*Verilen metin*.
Değerli Okurlar, gıybetten söz ediyorduk. Müslüman için ne derece tehlikeli bir davranış olduğundan söz etmeye çalışıyorduk. Yüce Allah’ın ve yüce Peygamberin şiddetle uzak durmamızı istediği ve karşılığında ciddi bir cezalandırmanın olacağından söz etmeğe ve anlatmaya çalışıyorduk. İşte Efendimiz sav bizleri ikaz etmeye ve uyaramaya devam ediyor.
Efendimiz a.s buyuruyor: “Gıybet zinadan daha kötüdür.” Nasıl olur Ya Resulallah, dediler. Allah Resulü as: Kişi zina eder, sonrada tövbe eder. Allah tövbesini kabul eder. Ama gıybet eden kimse, gıybet edilen tarafından affedilmedikçe affolunmaz”24.diye buyurdu. Bu kadar önemli tutulan bir konudur gıybet.

*Mevcut veriler*.
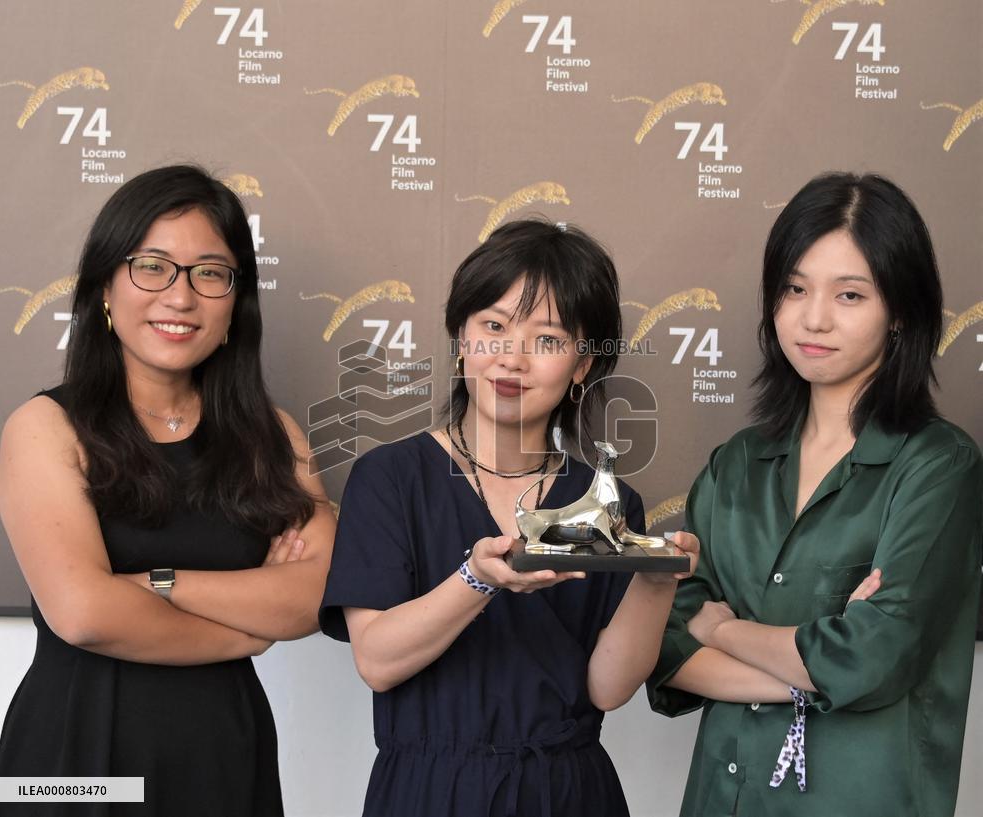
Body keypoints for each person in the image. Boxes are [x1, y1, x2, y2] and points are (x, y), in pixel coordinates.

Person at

*Yapılacak iş*.
Gıybet konulu metinde "Değerli Okurlar, gıybetten" ile başlayıp "bir konudur gıybet." ile biten bölümü hiçbir değişiklik yapmadan yazar mısınız?

*Göreve yanıt*.
Değerli Okurlar, gıybetten söz ediyorduk. Müslüman için ne derece tehlikeli bir davranış olduğundan söz etmeye çalışıyorduk. Yüce Allah’ın ve yüce Peygamberin şiddetle uzak durmamızı istediği ve karşılığında ciddi bir cezalandırmanın olacağından söz etmeğe ve anlatmaya çalışıyorduk. İşte Efendimiz sav bizleri ikaz etmeye ve uyaramaya devam ediyor.
Efendimiz a.s buyuruyor: “Gıybet zinadan daha kötüdür.” Nasıl olur Ya Resulallah, dediler. Allah Resulü as: Kişi zina eder, sonrada tövbe eder. Allah tövbesini kabul eder. Ama gıybet eden kimse, gıybet edilen tarafından affedilmedikçe affolunmaz”24.diye buyurdu. Bu kadar önemli tutulan bir konudur gıybet.